“That’s got to be her parents,” I said.
“I don’t know,” my date responded, pronouncing the “know” to imply skepticism over uncertainty.
“It’s got to be,” I said.
We were sitting along the Riverwalk, enjoying a glass of wine before a play. The cold hadn’t snapped yet, and amid the orange-pink sunset, we decided the lapping of the river on Rahm’s manmade shore would be the perfect start to the evening.
Orange-pink sky. A glass of red for me, white for her. Lapping green water. And lavender.
The lavender hair of the waitress getting her head scratched by the male half of an exceptionally drunk middle-aged couple.
The pair had braced the server, both leaning in and touching her the way one would touch a friend. The pat on the back. The gentle hand on the arm for attention.
And cupping the server’s head for a big ol’ scratching, with the woman of the couple laughing and apologizing for her husband in that way drunks have that implies she really thinks it hilarious.
The man of the couple was intending to be hilarious for his wife, hammed it up for his audience of one.
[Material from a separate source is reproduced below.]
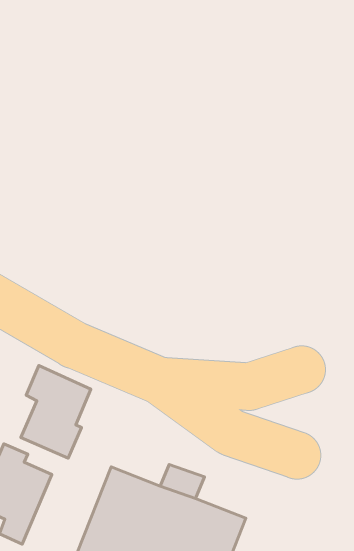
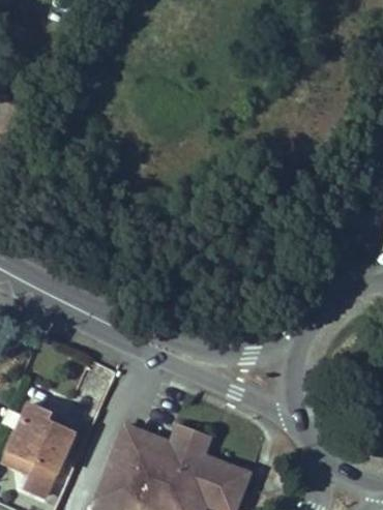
building: [21,366,91,458] -> none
He laughed and she laughed as he felt up the lavender-dyed hair of the woman tasked with seeing if they wanted to get some apps to go with the drink they would no doubt be buying.
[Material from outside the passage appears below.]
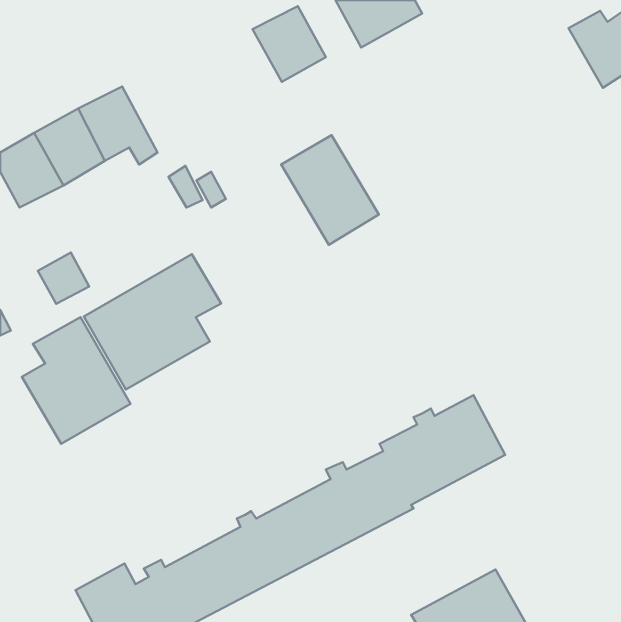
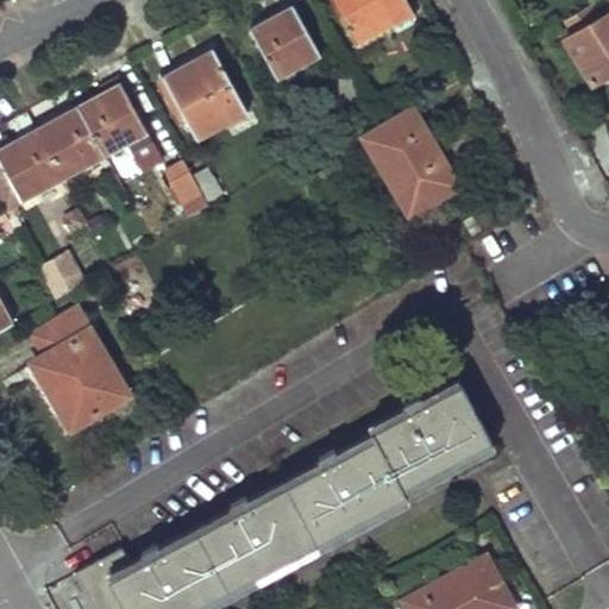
building: none -> [163,51,247,140]
building: [281,135,379,245] -> [364,111,459,218]
building: [84,254,221,390] -> none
Up and down, just gripping her lavender-topped head with all fingers out like he was doing a fast, repetitive version of that “egg cracking on your head” thing that kids do.
But it wasn’t a kid. This was a middle-aged man doing that to a 20-something woman just trying to handle a two-top on the Riverwalk for the pre-theater crowd.
I guess he wanted to touch lavender hair, and since this woman’s job requires civility and not pepper spraying the entitled, he thought the waitress was into it.
She made a pleasant excuse and came to check on our table.
“Did he just scratch your head?” I asked.
“Yes,” the server said, retaining a furious smile on her face and an upbeat, perky tone in case someone saw or heard he react less than chipper to having a strange man grope her head.
“We thought they were your parents.”
“Nope,” she said, flashing both angry eyes and a bright smile.
A few more pleasantries and she hustled off to get us more water and check on my hummus.
At that moment her tip doubled.
I poured beer and wine at cater bars a couple times in my 20s, but I’ve never been part of that magical server-served relationship that makes people think they can treat their fellow humans like a combination of dog, floor show and vending machine.
Last month, I screamed at a man in my favorite dive bar for doing a two-fingered shrill whistle to get the attention of the guy getting us drinks.
What makes a table a place where people run out on checks, whistle for service like they’re calling a dog, demand the world and appetizers just because they have the economic ability to hork up $50 for a night on the town?
What makes a middle-aged suburbanite think he can touch a young woman, just because she introduced herself by first name before launching into the specials?